After an unsuccessful attempt to launch an edition in Brazil, the newspaper has now set it eyes on Mexico. Nevertheless, its plans for an online Spanish edition, aimed mostly for a Latin American audience, have still not gotten off the ground. But Times officials are far along with their plans and have visited their southern neighbor to prepare for the launch.
‘The Times’ put the Brazilian project on hold because of financial difficulties
Recently, The New York Times has begun to publish some of its articles in Spanish online, as the publication announced earlier this year. They are made available in the newspaper’s Americas section as well as on its Twitter account, which for now counts on just over 31,000 followers.
The newspaper is hedging its bets on attracting a large readership in Mexico and Colombia, both considered important markets after executives ditched their plans for a Brazilian edition.
Last May, about a half dozen executives from the Times’ editorial and marketing areas met in São Paulo with the supervisors of EL PAÍS Brasil to get firsthand experience of what it was like publishing an edition in the Portuguese-speaking country.
They were told about translation problems and readers’ trends when it comes to selecting news. Nevertheless, The Times put the project on hold on account of financial difficulties.
Backing the launch in Mexico will be billionaire Carlos Slim, who in January became the newspaper’s largest investor by acquiring 16.8% of the company’s shares. But according to Bloomberg’s latest database figures, his stake in The New York Times is now about 12.33%.
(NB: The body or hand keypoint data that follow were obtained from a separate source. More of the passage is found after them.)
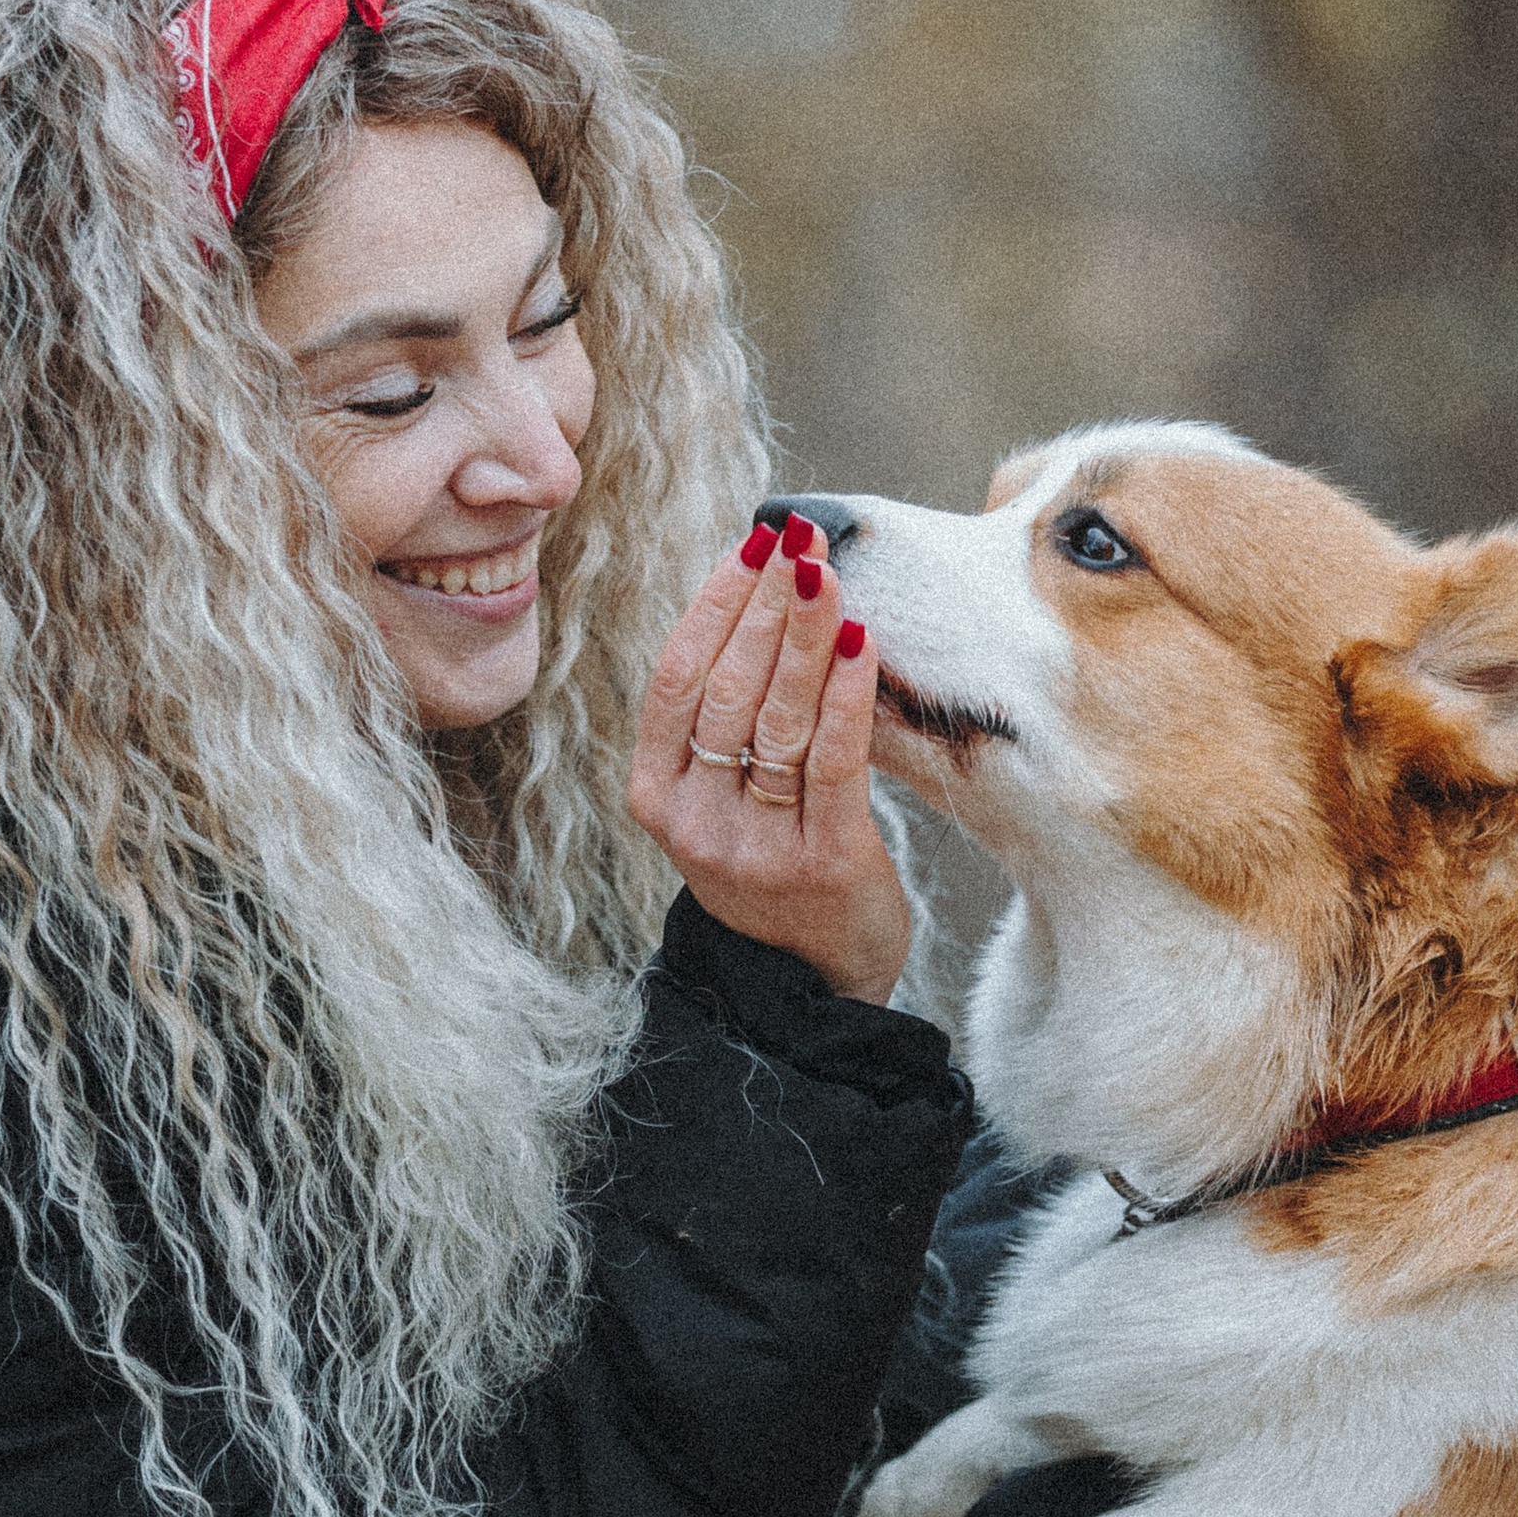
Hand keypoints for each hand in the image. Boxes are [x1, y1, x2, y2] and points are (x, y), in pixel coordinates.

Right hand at [626, 515, 912, 1003]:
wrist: (811, 977)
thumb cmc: (771, 863)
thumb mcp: (720, 797)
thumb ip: (723, 718)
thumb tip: (757, 592)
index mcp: (656, 797)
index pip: (678, 680)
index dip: (715, 604)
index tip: (753, 543)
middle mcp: (695, 825)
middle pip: (729, 691)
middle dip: (768, 604)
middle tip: (802, 538)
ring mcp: (755, 849)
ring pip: (779, 720)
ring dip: (806, 634)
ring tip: (829, 570)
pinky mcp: (822, 864)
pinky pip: (833, 762)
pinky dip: (847, 696)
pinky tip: (861, 642)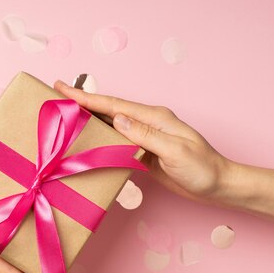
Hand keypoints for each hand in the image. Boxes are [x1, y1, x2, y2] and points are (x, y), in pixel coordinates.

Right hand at [54, 80, 233, 203]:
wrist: (218, 185)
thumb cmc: (202, 169)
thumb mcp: (175, 151)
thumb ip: (145, 135)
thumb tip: (117, 119)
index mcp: (154, 117)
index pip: (113, 105)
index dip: (87, 97)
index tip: (63, 87)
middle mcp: (146, 123)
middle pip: (108, 109)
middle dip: (82, 101)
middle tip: (56, 95)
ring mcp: (144, 136)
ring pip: (109, 124)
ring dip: (88, 117)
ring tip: (65, 113)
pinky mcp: (143, 151)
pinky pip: (115, 141)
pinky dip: (98, 136)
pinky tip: (87, 137)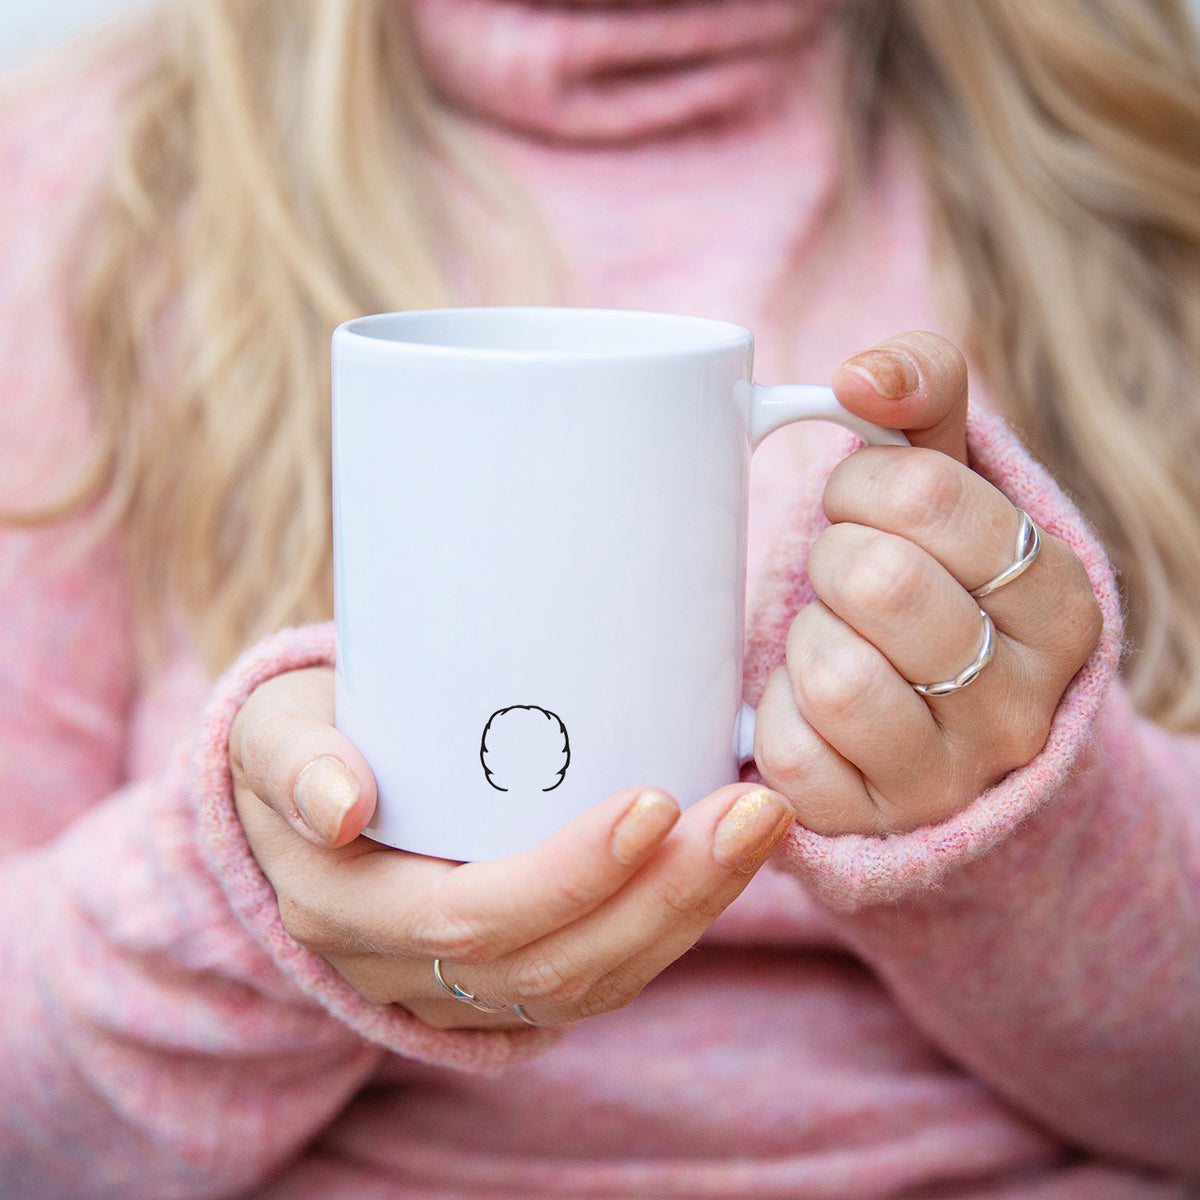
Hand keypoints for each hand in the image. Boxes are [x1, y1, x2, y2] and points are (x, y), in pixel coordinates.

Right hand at [230, 668, 792, 1028]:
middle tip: (752, 808)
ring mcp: (461, 984)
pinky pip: (601, 976)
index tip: (655, 800)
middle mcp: (405, 967)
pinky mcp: (508, 977)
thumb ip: (293, 759)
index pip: (474, 917)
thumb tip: (340, 800)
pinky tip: (729, 861)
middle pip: (556, 962)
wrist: (302, 805)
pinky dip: (674, 924)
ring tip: (761, 825)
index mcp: (345, 908)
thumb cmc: (299, 745)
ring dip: (691, 910)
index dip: (571, 876)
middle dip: (667, 893)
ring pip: (593, 982)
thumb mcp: (271, 733)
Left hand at [754, 332, 1103, 835]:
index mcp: (1059, 606)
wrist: (933, 735)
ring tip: (829, 641)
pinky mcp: (871, 826)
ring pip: (836, 675)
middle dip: (831, 558)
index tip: (854, 505)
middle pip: (878, 580)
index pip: (930, 498)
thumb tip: (863, 374)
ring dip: (805, 639)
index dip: (861, 486)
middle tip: (839, 574)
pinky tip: (807, 708)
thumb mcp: (948, 487)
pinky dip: (775, 715)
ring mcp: (950, 777)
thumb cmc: (929, 588)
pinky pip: (789, 753)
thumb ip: (926, 397)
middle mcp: (1022, 702)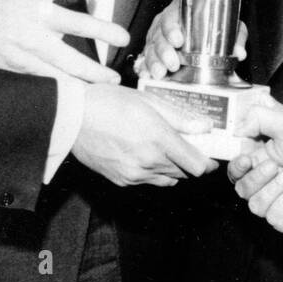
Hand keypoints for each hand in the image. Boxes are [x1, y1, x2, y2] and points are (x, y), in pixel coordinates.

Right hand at [0, 0, 129, 83]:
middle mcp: (33, 37)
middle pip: (70, 58)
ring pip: (56, 77)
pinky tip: (73, 98)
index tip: (123, 38)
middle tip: (115, 78)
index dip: (103, 30)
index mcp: (39, 12)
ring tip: (100, 90)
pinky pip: (40, 83)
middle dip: (95, 72)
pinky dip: (57, 91)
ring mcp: (22, 58)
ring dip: (79, 85)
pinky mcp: (14, 72)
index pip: (78, 21)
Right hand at [72, 85, 219, 186]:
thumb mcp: (147, 100)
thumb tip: (205, 127)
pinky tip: (143, 153)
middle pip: (185, 173)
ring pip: (167, 179)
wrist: (71, 118)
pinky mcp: (122, 180)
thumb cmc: (108, 102)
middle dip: (191, 162)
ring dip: (173, 168)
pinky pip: (148, 180)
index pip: (198, 166)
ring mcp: (134, 175)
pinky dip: (153, 171)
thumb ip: (179, 116)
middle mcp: (148, 162)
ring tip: (163, 148)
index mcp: (158, 139)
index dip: (209, 163)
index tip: (211, 156)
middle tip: (187, 146)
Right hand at [134, 0, 246, 79]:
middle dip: (164, 51)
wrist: (208, 31)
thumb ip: (236, 37)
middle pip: (158, 36)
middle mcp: (164, 25)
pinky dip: (144, 69)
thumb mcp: (229, 26)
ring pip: (150, 49)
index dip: (172, 29)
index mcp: (179, 12)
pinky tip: (146, 76)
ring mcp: (157, 39)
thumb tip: (239, 52)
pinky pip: (145, 60)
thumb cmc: (215, 26)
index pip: (171, 17)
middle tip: (172, 63)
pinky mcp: (153, 54)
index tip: (178, 40)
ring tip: (160, 74)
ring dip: (154, 62)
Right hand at [229, 106, 282, 234]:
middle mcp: (270, 182)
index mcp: (265, 159)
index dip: (236, 167)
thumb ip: (258, 117)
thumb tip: (237, 129)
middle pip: (242, 188)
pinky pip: (272, 218)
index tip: (245, 159)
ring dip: (270, 190)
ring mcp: (280, 201)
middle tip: (273, 166)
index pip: (237, 169)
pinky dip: (282, 203)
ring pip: (254, 205)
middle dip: (254, 177)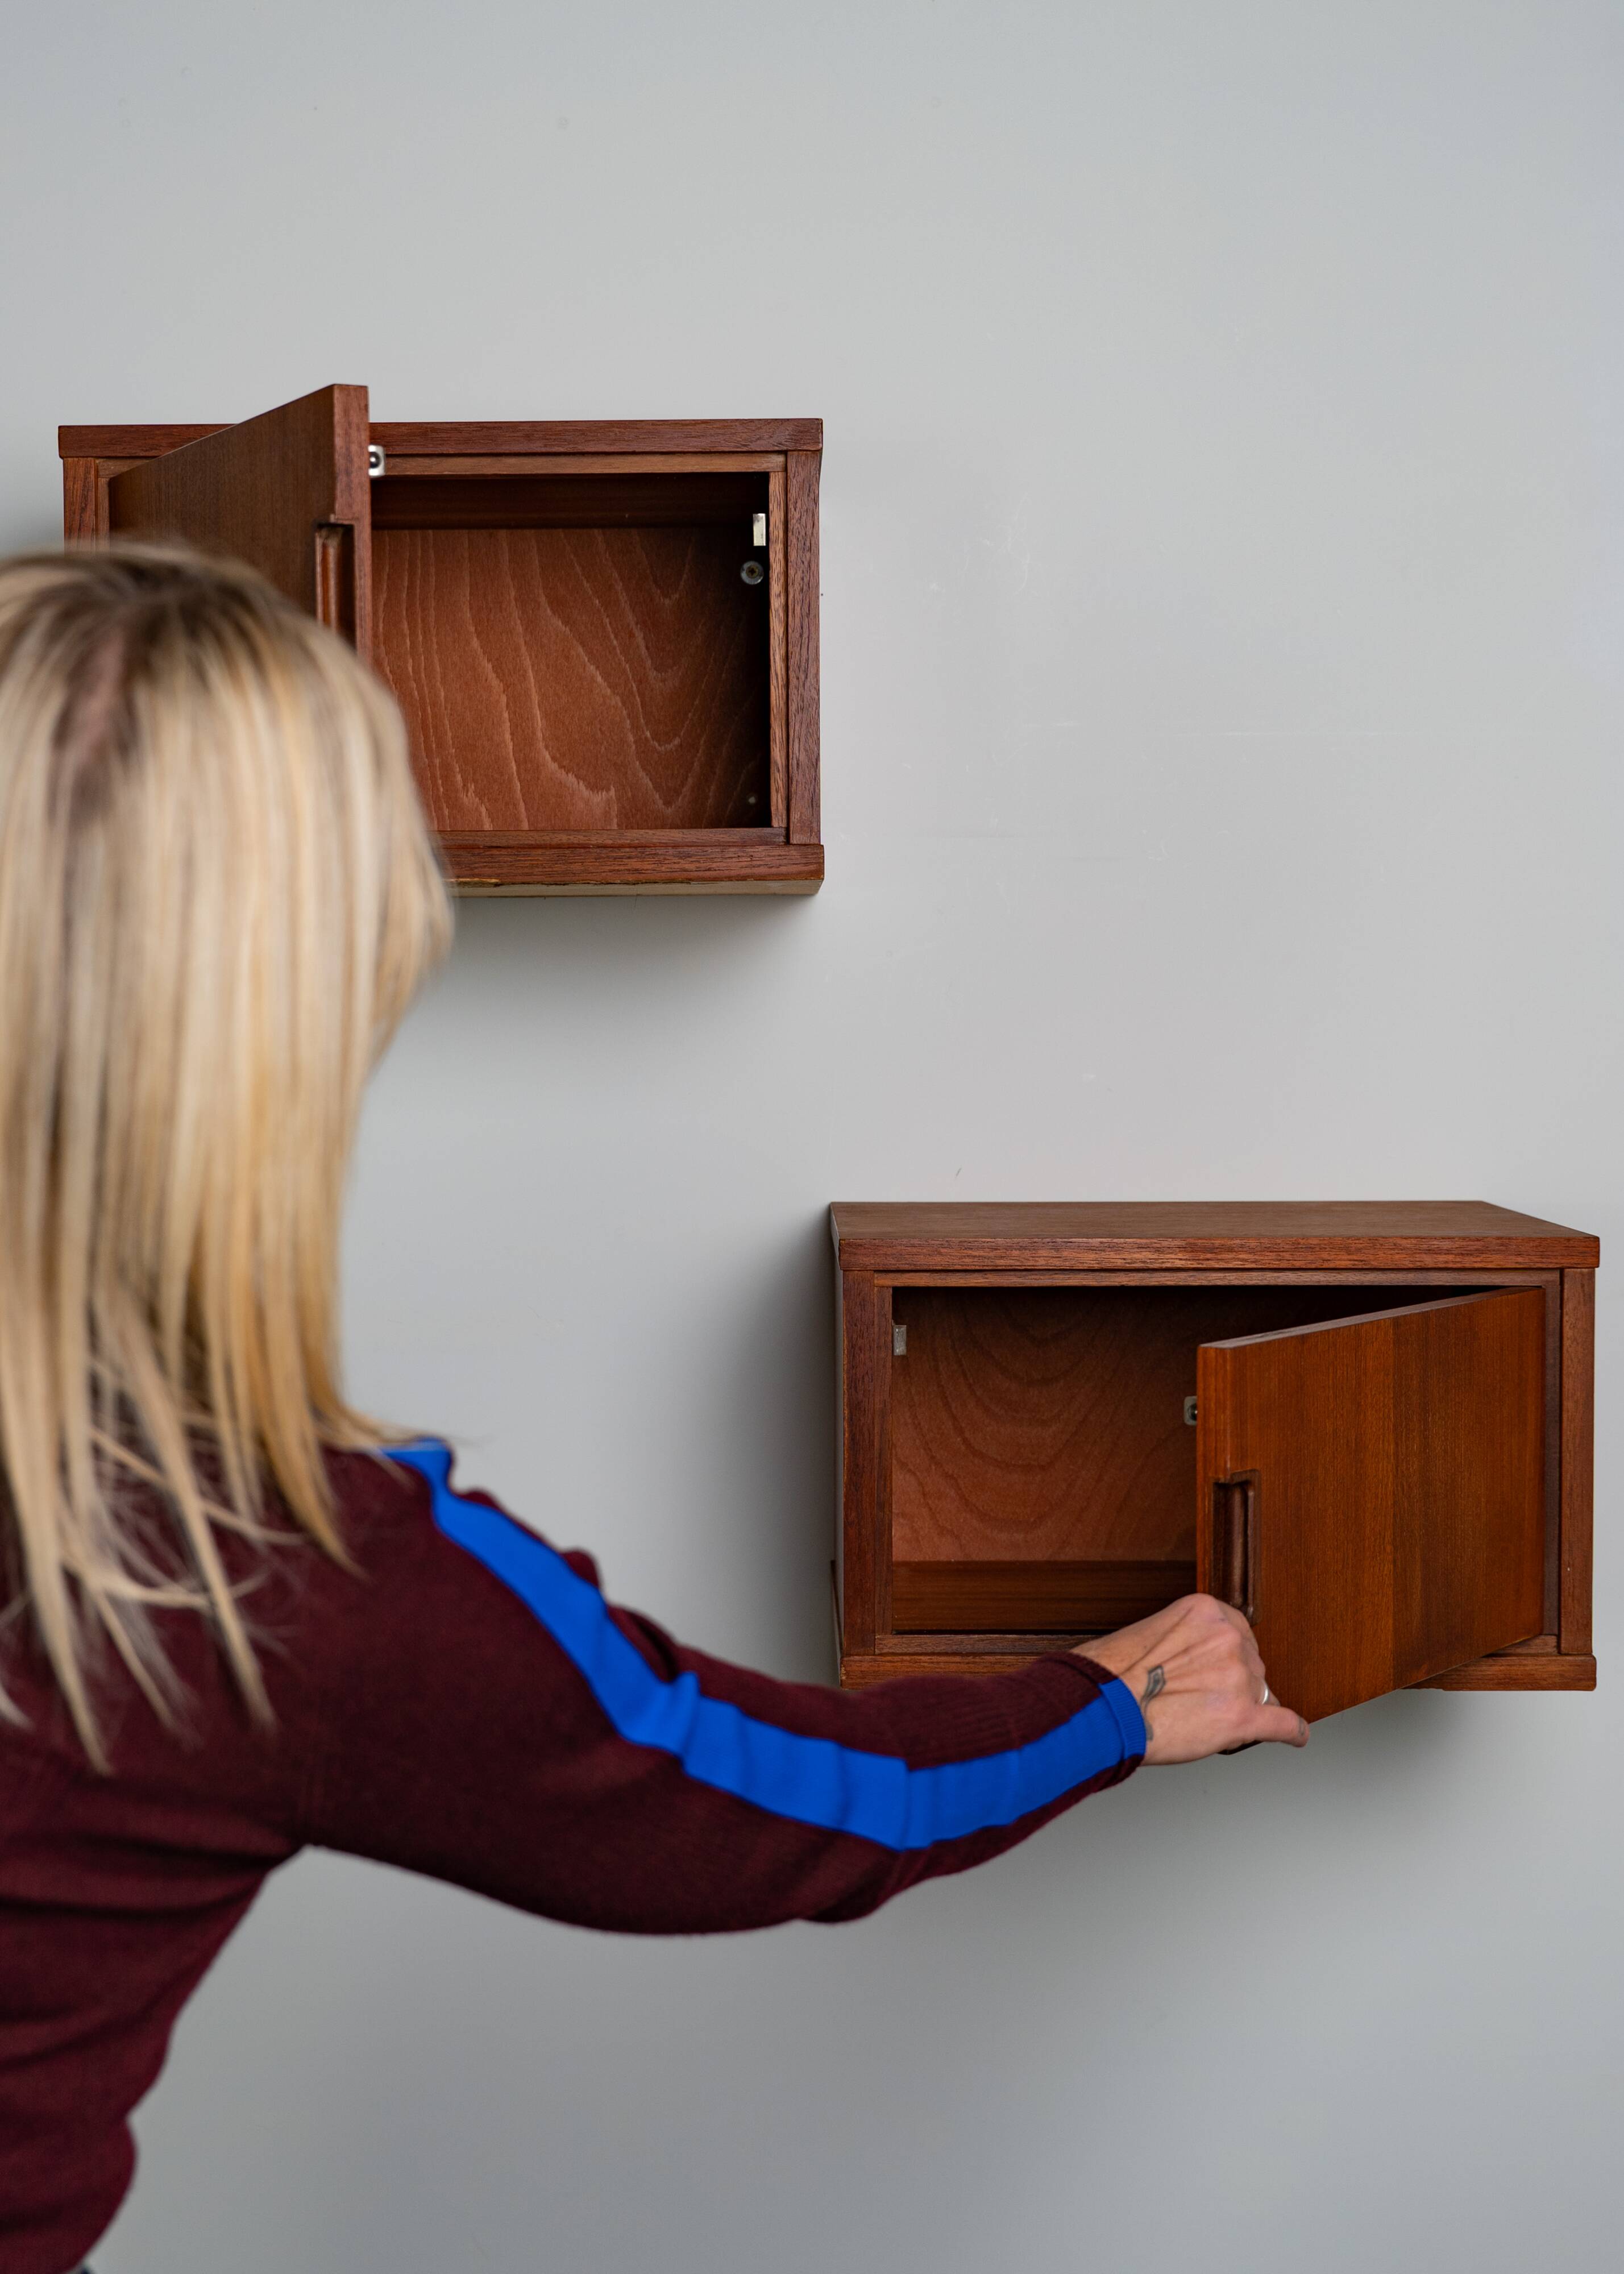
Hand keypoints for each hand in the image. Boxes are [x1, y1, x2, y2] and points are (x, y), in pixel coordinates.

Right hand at [1078, 1594, 1307, 1763]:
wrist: (1102, 1706)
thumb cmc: (1113, 1673)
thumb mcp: (1153, 1632)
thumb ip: (1188, 1641)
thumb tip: (1202, 1667)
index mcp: (1206, 1611)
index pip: (1238, 1634)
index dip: (1227, 1658)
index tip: (1219, 1669)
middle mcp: (1228, 1639)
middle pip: (1251, 1665)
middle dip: (1232, 1684)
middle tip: (1200, 1700)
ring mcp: (1238, 1677)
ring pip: (1260, 1695)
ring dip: (1241, 1707)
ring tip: (1205, 1720)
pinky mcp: (1241, 1718)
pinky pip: (1282, 1723)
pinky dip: (1291, 1731)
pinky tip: (1296, 1735)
Slim came on board at The New York Times in 2009 at a moment when the economic crisis was taking a tough toll on the US economy. The Mexican magnate invested $250 million, which helped the company weather a double disaster – the financial crisis and the media’s loss in revenue – which has led to more than 300 layoffs of journalists since 2008. Last year, about 100 employees lost their jobs at The Times.
The New York Times only began showing a profit this year after it posted $1.5 million in losses in 2014.
The current gains are possible, despite the fact the newspaper’s revenue has remained virtually unchanged, with a drop of 0.8% in the first three quarters, compared to the same period in 2014, which puts the company’s worth at $1.134.5 billion.
‘The New York Times’ may encounter difficulties in keeping its independent editorial line in its new edition
According to data published for investors on September 27, the company’s total debt is listed at $430 million, which includes other capital repayment obligations.
Any eventual presence of an American newspaper in Mexico would help Slim increase his range of activity in a country where he is already omnipresent.
This connection, however, has raised questions about the difficulties The New York Times may encounter in keeping its independent editorial line in its new edition, with a shareholder who wields much influence in the country.
With América Móvil at the head, Slim’s vast empire ranges from mining and telecommunications to construction.
“In the latter sector – for his companies – he controls everything, from the production of copper wire to the broadcast," said analyst Samuel García.
With so much power, Slim is an unavoidable partner for governments, according to experts.
“He is Mexico’s richest man and his companies have to deal with all the regulators,” García said.
Through this proximity to power, his relationships vary. For example, he is said to have excellent ties with Mexican leftist leader Andrés Manuel López Obrador, who now heads the National Regeneration Movement (Morena). Slim undertook the reconstruction of the historic center in Mexico City when López Obrador was head of the Federal District.
But his relationship with President Enrique Peña Nieto, and the ruling PRI party, have worsened over the years. The two men’s friendship hit its lowest point last year when the Mexican government imposed restrictions that stopped América Móvil from its nearly monopolistic expansion.
The battle, which Peña Nieto won, ended with the announcement of a breaking up of the company. "Without a doubt, it is one of the biggest conflicts to have occurred during this administration,” said García.